Strategy to Build a Transshipment Port as a Catalyst to Achieving Critical Mass for Sabah’s Economic Growth

  •  Ngui Min Fui Tom    


Digital transformation has led to a new era of port development at an unprecedented pace. China represents a large percentage of total global trades, navigating the maritime silk-road to various global and regional ports. In Malaysia, the lack of concrete justifications for the issue of transhipment port strategy leads to a debatable framework. Hence, the aim of the paper is to critically discuss the strategy to build a transhipment port as a catalyst to achieving critical mass for economic growth in Sabah. The study draws heavily on existing literature on the theoretical evidence and the possible factors that shape strategy to build transshipment port in Sabah. Based on reviewed literature, various resultant strategies adopted to stand for their interest are discussed.
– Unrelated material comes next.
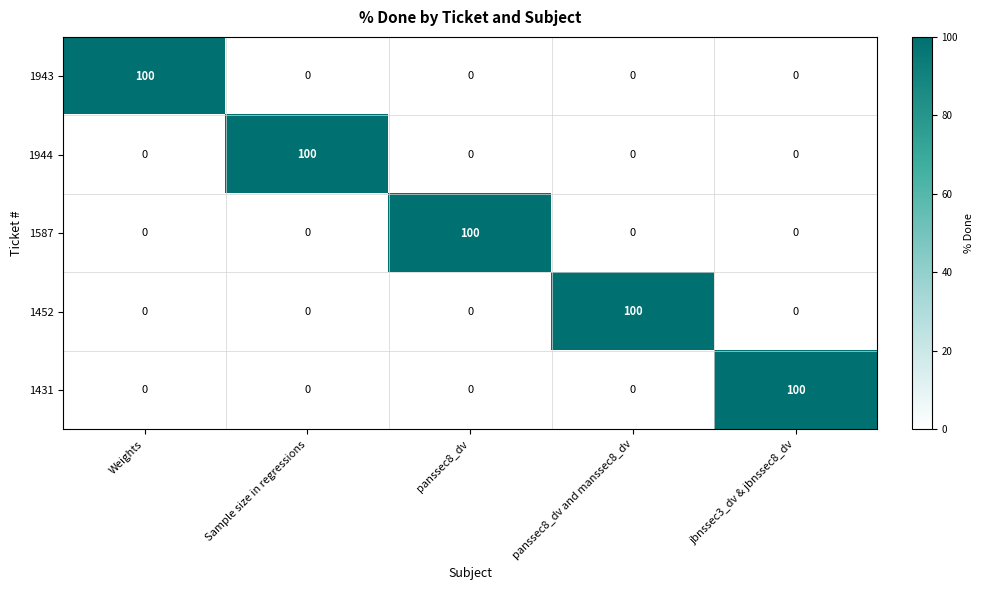

What is the difference between the maximum and second lowest values in the 1587 series?

100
In this way, this paper provides not only theoretical insights, but also strategically guides managers of organisations in Sabah, government, and businesses values towards building a transshipment port in Sabah to effectively retire cabotage policy to reduce cost, enhance port throughput, develop hinterland for critical mass, enhance ports-economic clusters connectivity, eliminate capacity bottleneck, unlock natural resources export potential, align port service towards regional port users’ needs and to give regional port powers a run for their money.